** REQUIRED ACTION **
Please copy out each line of the entries in which "lines" appears.

** DATASET CONTENT **
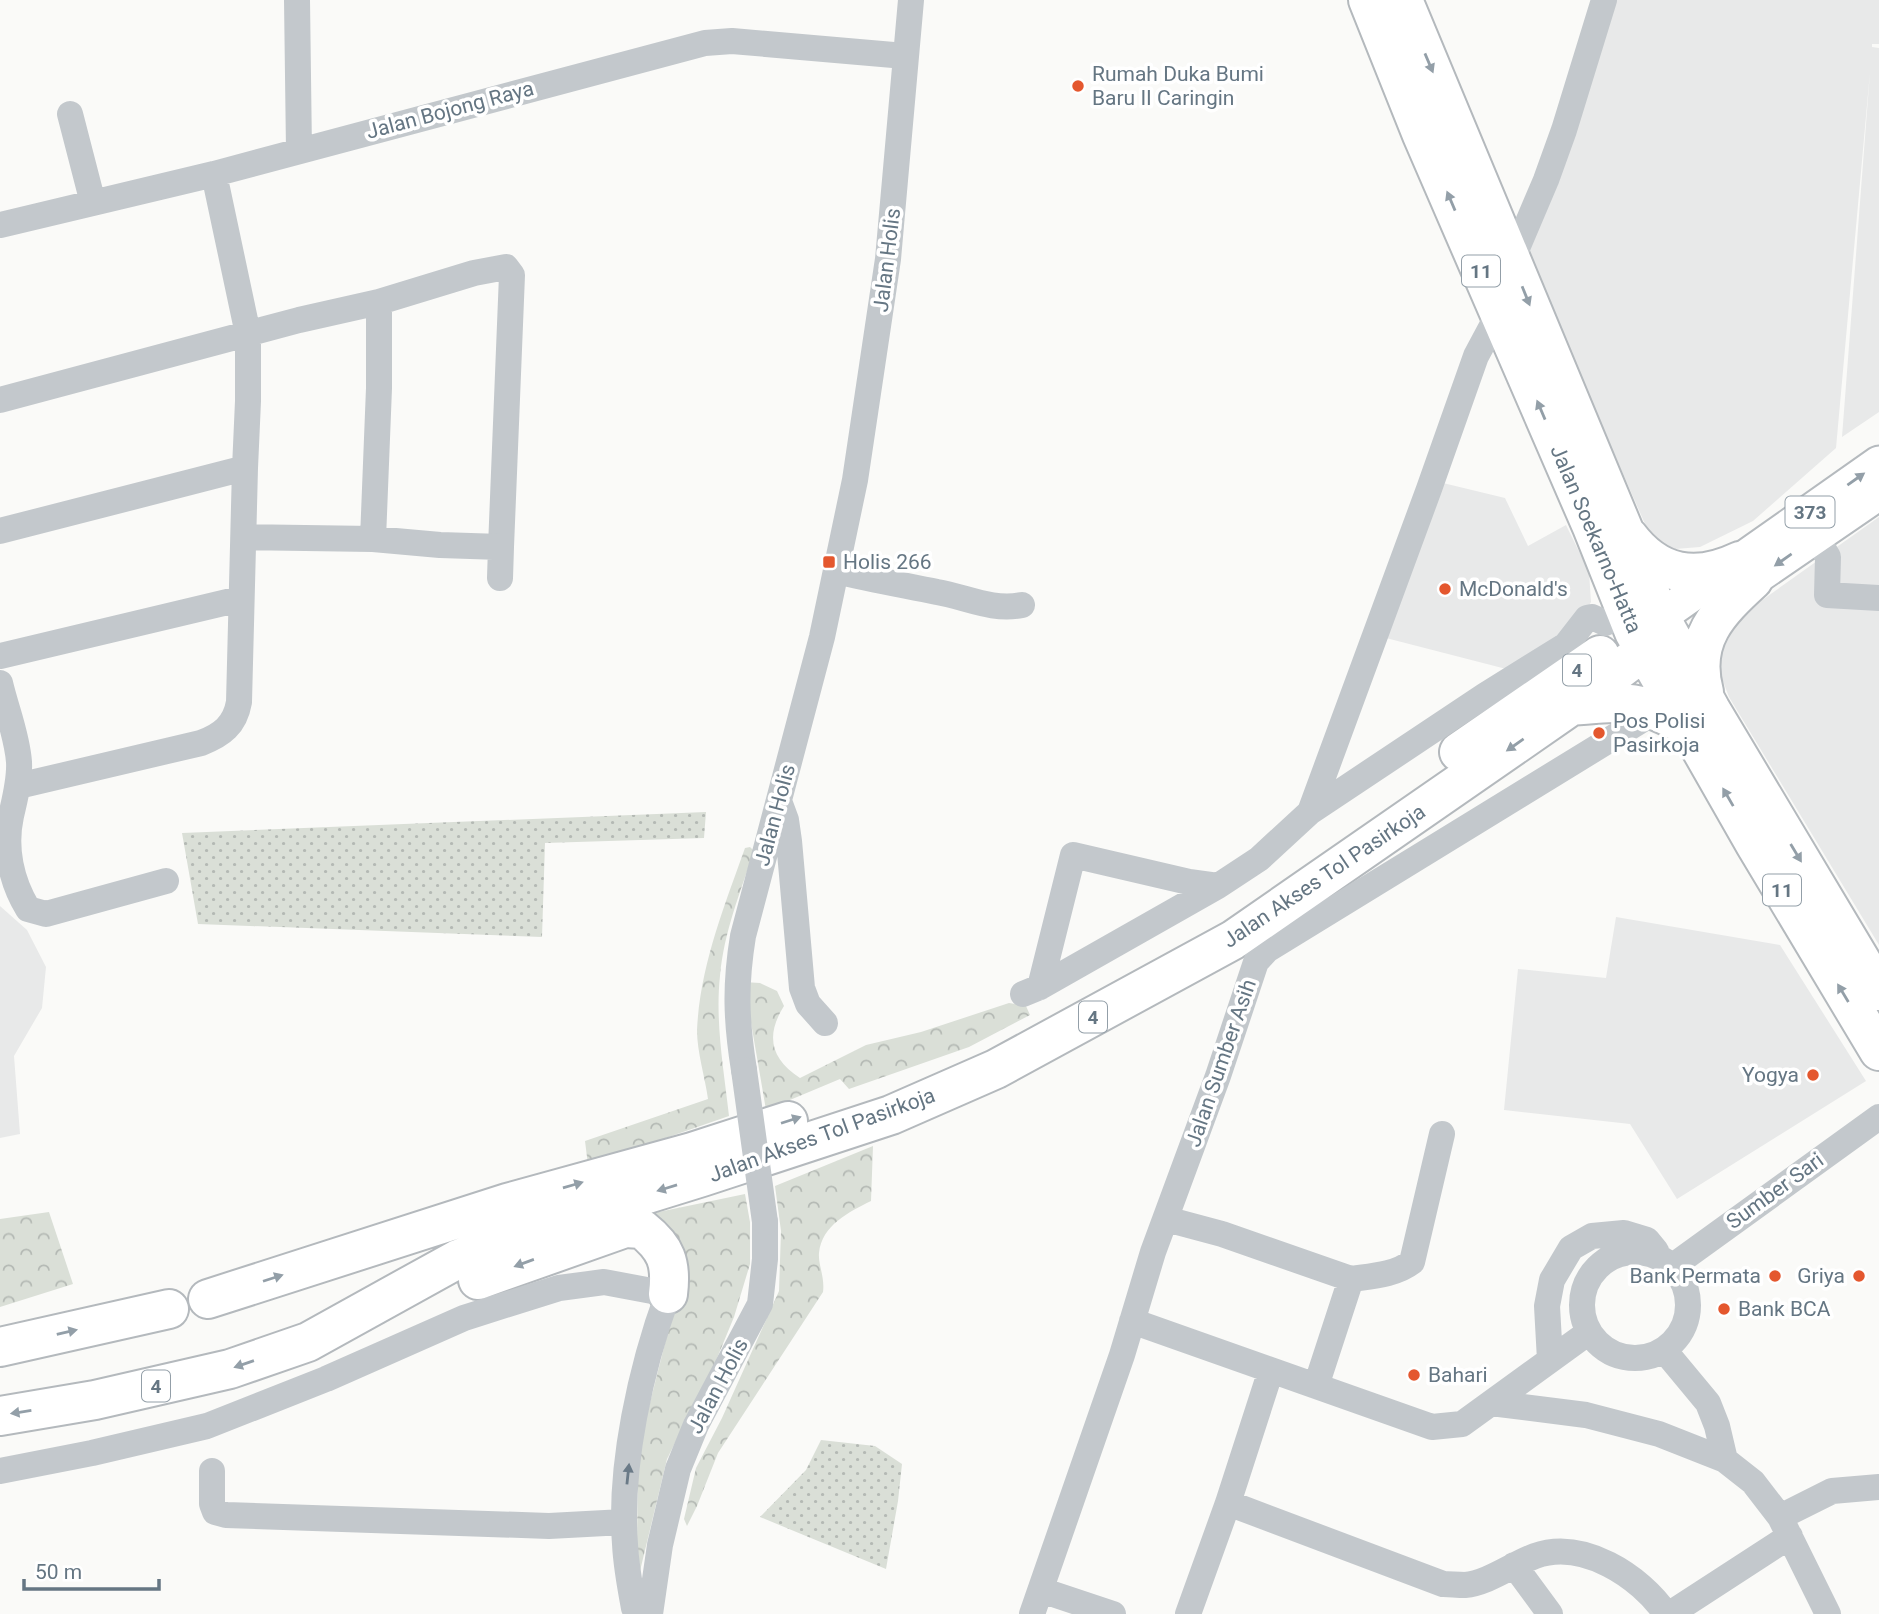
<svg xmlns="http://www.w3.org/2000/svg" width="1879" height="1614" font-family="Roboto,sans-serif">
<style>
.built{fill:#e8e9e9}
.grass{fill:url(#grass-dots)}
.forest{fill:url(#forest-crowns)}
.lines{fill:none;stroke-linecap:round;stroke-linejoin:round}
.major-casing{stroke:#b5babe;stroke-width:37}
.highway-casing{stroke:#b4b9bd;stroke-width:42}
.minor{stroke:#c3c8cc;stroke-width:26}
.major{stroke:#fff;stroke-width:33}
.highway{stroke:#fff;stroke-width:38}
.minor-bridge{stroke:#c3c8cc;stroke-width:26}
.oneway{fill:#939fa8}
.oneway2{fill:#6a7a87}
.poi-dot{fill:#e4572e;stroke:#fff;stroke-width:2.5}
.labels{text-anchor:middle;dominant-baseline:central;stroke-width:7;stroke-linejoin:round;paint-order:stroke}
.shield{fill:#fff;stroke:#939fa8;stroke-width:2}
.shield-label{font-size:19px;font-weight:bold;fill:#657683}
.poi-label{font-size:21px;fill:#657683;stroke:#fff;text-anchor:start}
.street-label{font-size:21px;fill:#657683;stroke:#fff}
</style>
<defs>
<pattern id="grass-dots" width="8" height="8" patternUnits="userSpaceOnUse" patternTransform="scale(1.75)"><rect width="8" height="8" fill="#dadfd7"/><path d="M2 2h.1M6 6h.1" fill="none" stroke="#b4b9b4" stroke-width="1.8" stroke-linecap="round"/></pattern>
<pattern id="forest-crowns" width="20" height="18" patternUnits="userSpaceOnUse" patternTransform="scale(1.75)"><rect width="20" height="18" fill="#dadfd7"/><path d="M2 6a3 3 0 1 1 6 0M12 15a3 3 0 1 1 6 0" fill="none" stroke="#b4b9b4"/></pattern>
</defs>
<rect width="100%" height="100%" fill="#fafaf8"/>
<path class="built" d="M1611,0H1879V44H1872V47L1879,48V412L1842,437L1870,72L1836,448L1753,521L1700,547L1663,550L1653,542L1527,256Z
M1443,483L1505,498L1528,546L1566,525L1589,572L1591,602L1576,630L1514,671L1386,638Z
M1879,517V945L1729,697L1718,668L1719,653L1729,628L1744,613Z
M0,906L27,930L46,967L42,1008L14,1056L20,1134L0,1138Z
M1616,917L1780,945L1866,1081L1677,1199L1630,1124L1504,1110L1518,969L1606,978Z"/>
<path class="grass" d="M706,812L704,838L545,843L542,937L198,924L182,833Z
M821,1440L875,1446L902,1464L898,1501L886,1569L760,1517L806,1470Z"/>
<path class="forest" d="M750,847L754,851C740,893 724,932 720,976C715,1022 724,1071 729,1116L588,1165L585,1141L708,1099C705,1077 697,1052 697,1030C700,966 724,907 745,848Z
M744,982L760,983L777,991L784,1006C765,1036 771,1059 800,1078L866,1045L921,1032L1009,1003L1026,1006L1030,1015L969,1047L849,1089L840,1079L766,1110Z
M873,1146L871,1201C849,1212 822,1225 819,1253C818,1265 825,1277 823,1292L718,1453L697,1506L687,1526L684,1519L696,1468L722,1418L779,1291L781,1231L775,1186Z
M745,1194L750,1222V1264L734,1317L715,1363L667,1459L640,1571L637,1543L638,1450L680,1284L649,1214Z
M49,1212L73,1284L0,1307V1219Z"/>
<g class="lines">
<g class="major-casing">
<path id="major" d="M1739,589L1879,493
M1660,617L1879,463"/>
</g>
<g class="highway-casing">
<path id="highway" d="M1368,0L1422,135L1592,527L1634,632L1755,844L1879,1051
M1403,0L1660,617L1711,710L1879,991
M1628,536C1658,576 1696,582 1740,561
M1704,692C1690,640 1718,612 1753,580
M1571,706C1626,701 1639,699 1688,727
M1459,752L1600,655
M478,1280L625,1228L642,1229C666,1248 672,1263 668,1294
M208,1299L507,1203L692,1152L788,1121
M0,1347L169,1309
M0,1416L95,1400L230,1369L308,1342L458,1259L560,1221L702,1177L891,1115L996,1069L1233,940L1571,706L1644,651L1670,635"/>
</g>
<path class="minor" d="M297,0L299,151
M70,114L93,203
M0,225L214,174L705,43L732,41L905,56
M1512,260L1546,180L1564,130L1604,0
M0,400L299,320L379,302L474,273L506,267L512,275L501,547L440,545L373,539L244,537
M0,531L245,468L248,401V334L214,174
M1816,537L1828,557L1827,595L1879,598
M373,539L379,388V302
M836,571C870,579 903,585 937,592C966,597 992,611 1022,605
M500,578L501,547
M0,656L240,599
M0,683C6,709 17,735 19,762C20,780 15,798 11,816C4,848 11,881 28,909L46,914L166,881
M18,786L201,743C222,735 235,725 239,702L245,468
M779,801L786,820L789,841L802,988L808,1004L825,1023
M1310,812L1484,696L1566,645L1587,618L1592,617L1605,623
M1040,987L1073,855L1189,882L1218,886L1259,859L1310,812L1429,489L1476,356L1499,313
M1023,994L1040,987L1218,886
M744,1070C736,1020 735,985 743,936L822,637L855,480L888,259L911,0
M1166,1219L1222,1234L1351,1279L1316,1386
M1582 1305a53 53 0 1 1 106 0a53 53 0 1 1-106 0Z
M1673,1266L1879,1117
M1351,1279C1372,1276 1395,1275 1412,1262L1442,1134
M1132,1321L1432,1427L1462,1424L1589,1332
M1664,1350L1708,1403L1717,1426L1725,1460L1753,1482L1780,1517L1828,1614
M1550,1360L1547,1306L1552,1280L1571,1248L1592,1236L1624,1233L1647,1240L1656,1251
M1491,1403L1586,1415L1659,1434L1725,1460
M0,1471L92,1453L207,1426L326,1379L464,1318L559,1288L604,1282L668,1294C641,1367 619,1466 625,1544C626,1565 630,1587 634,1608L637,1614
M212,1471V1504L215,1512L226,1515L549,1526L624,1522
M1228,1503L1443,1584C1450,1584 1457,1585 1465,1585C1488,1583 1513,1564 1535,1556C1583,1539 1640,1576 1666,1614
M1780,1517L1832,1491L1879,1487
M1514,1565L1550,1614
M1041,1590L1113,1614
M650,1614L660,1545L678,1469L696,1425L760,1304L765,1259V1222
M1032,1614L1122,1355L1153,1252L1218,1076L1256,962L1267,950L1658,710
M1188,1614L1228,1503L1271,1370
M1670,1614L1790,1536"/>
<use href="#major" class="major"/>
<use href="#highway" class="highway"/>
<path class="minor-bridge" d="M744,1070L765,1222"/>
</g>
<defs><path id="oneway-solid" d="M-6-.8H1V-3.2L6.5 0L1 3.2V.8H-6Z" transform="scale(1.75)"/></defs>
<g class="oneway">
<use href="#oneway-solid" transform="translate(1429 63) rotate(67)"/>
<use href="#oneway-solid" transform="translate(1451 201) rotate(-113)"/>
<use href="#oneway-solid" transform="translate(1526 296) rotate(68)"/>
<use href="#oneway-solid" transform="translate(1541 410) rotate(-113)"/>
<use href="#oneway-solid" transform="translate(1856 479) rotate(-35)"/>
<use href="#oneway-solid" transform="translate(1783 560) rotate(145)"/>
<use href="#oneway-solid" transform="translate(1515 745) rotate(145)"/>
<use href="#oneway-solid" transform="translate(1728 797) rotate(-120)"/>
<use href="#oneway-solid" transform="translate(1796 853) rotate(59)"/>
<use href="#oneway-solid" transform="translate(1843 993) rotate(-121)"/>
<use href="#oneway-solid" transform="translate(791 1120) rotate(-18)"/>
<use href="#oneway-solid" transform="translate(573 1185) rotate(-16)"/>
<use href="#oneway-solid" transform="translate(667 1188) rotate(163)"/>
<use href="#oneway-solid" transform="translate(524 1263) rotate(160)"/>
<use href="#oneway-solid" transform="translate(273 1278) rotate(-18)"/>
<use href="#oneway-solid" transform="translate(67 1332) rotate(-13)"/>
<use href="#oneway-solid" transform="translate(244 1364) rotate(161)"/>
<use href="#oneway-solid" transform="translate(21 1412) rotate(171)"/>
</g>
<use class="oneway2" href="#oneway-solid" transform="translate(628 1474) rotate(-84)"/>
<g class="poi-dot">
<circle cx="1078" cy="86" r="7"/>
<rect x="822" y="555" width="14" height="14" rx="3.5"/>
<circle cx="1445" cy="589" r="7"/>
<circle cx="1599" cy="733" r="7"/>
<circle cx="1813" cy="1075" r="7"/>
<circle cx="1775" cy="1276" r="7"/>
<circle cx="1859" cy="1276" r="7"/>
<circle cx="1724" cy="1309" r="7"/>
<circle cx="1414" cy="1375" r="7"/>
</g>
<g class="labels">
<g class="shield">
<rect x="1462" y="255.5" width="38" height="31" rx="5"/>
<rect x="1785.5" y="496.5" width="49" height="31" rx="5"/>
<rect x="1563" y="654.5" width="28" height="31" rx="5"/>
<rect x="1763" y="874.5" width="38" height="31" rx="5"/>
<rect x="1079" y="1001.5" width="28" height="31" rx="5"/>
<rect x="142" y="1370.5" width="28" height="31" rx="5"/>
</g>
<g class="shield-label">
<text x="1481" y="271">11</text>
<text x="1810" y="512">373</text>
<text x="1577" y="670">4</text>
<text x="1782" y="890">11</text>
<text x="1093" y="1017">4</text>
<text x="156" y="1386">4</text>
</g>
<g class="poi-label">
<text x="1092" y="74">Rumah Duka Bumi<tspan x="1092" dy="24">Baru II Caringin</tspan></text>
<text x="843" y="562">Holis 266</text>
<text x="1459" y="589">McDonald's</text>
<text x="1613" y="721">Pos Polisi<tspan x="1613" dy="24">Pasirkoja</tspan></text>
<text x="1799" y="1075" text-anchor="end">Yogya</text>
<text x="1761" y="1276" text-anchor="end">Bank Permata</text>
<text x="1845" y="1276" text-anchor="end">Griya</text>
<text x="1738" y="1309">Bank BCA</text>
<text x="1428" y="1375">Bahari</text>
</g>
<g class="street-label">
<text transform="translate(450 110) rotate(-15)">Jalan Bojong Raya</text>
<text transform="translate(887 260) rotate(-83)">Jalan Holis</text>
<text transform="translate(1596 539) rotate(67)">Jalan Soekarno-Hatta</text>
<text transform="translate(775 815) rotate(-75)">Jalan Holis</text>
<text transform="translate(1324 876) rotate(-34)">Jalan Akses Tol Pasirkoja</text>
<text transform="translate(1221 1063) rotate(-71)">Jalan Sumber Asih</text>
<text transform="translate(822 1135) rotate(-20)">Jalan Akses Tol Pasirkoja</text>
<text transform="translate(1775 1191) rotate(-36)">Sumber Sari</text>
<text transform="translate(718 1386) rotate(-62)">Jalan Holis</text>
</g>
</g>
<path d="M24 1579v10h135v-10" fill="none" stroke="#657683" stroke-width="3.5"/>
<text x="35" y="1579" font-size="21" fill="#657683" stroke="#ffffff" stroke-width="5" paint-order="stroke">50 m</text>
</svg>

** SOLVED PROBLEM **
.lines{fill:none;stroke-linecap:round;stroke-linejoin:round}
<g class="lines">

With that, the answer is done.